Others in both the Christian and Jewish camps seemed more reserved. Rabbi Micah Greenstein of Temple Israel, the largest Reform congregation in Memphis (1,800 families), left before the program began, citing another commitment. “You leave your theology at the door when it comes to the survival of Israel,” Greenstein said.

The groups find common ground in their reading of parts of the Old Testament regarding Israel, but there are sharp political differences. In the 2000 presidential election, American Jews generally supported the Gore-Lieberman ticket, while evangelicals went for Bush-Cheney. The Belz family, represented at the luncheon by Andy Groveman, senior vice-president of Belz Enterprises, has been a strong financial supporter of several local and statewide Democratic candidates. McAteer was an ally of the first President Bush.

There seem to also be differences of opinion about the current President Bush. Groveman said Bush has been “exactly on course” in the war on terrorism since 9/11. But McAteer was passing out flyers in which he was quoted as saying “Bush is absolutely, 100 percent wrong on supporting and even talking about an idea called the road map” with regard to Israelis and Palestinians.

“We pray that our President will understand that God gave the land to the Jew,” said the relentlessly upbeat former Colgate salesman. “We do not believe the land should be divided.”

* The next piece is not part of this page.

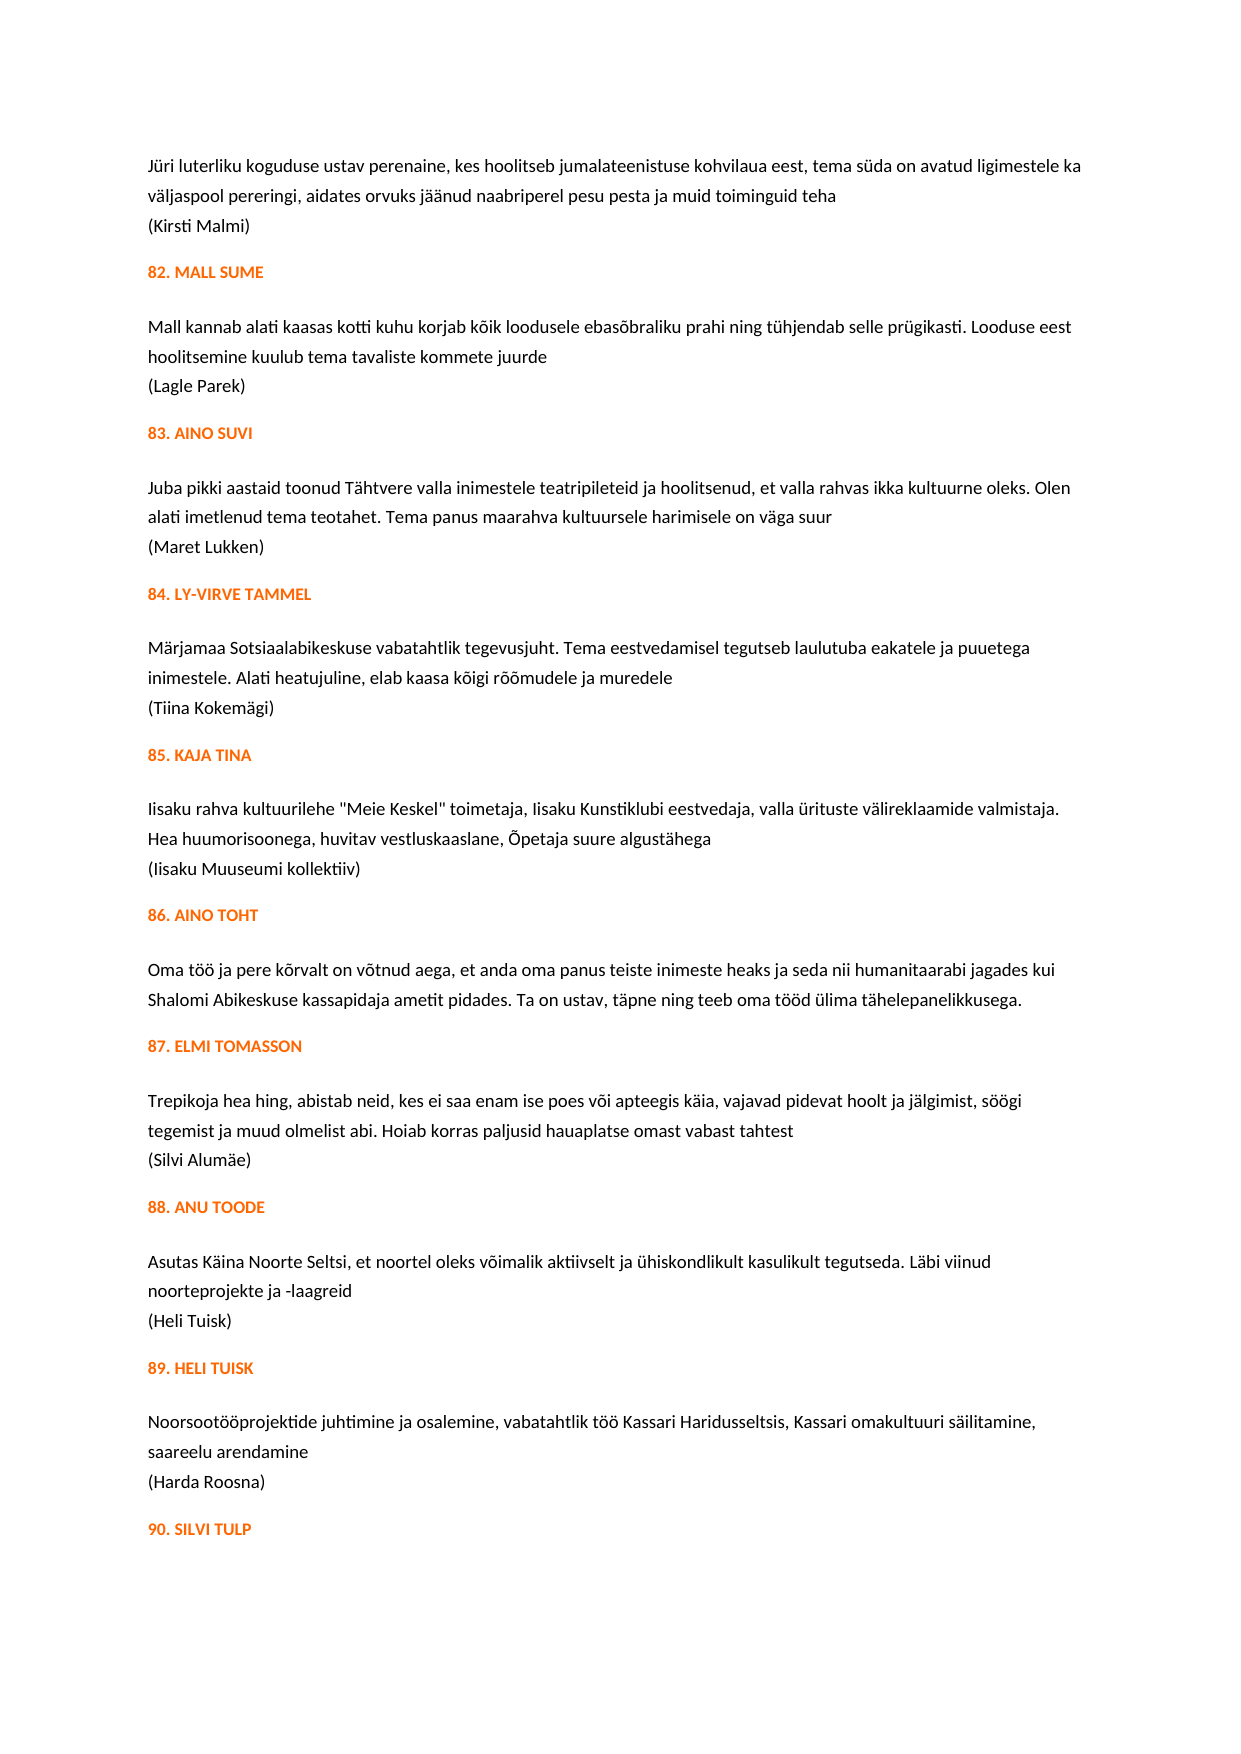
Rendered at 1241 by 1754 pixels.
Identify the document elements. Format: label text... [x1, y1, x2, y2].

The guests of honor were Knesset members Joseph Paritzky and Ilan Leibovitch, who were in Nashville and Memphis as part of a goodwill tour. The luncheon group was mostly middle-aged or older. There were two black preachers and one black politician, City Councilman Rickey Peete. Evangelicals outnumbered Jews about two-to-one. They sat around six round tables and ate pasta and sandwiches while McAteer made introductions and called for “a prayuh,” imitating the accent of Billy Graham. Tom Lindberg, pastor of 2,800-member First Assembly of God Memphis, did the honors in ecumenical fashion. That was followed by enthusiastic renditions of the Pledge of Allegiance, the National Anthem, and the Hatikva.

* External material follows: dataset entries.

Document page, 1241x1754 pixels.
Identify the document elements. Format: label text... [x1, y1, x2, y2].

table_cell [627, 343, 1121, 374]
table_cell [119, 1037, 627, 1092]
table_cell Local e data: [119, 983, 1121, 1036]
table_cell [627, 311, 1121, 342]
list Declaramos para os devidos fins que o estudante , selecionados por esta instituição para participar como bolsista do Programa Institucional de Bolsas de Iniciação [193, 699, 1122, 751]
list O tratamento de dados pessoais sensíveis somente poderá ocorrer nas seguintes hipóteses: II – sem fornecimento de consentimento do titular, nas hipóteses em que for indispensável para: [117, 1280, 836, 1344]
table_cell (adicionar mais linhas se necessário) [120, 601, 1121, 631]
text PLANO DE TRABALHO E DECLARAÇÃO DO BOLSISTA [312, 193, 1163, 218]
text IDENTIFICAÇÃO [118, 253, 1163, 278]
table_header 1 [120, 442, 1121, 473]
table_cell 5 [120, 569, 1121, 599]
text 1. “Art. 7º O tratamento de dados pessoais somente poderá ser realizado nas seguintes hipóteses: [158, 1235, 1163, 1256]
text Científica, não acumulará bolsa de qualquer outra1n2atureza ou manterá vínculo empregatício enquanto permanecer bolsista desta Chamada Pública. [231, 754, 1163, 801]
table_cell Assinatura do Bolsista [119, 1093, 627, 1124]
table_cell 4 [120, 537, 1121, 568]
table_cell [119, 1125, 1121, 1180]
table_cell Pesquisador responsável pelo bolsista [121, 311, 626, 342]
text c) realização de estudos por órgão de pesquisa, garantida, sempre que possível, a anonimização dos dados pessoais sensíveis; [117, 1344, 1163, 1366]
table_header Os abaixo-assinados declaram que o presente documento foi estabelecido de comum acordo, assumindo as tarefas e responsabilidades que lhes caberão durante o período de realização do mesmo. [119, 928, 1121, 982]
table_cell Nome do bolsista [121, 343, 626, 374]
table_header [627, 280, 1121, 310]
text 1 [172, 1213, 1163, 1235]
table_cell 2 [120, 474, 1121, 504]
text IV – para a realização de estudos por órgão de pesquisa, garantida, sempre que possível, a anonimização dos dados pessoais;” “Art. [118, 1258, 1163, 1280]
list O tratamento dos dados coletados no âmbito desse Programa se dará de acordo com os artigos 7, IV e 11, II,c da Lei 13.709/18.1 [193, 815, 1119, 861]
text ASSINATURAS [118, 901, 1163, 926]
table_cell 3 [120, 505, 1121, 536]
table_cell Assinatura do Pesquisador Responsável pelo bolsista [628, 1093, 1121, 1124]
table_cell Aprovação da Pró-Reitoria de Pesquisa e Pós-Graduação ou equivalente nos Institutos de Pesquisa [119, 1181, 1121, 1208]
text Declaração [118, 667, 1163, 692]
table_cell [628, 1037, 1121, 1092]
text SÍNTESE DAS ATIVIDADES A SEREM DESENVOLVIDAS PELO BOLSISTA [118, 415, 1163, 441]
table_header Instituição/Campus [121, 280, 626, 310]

Paritzky seemed particularly touched. “We felt, in a way, embarrassed,” he said. “We in Israel have forgot what it means to be simply happy.” He sat down to a standing ovation and a chorus of “amen” and “bless you.”

McAteer claimed there are “millions of Bible-believing Christians in this country who believe as we do” and put the ranks of Evangelical Christians in the United States at 70-80 million. Outside the dining room, he had set up a table with flyers urging people to call the White House with the message that “President Bush Honors God’s Covenant with Israel.”

Other than Peete, the only elected official in attendance was Shelby County Commissioner Marilyn Loefel, who called Israel “my home country because every Christian thinks of Israel as their home country.”

Is Memphis in the vanguard of a hot trend here? The Wall Street Journal, which did a front-page story on this general subject a while ago, seems to think so. But journalists, mimicking economists, have spotted ten of the last three hot trends.

David Kustoff, a Jewish Republican activist featured in that article, sees some erosion of the Democrats’ four-to-one margin among Jewish voters in the last three presidential elections — and more to come if Joe Lieberman is not the candidate in 2004.

“One Memphis rabbi told me Bush was the best president for Jews in America since Harry Truman,” he said.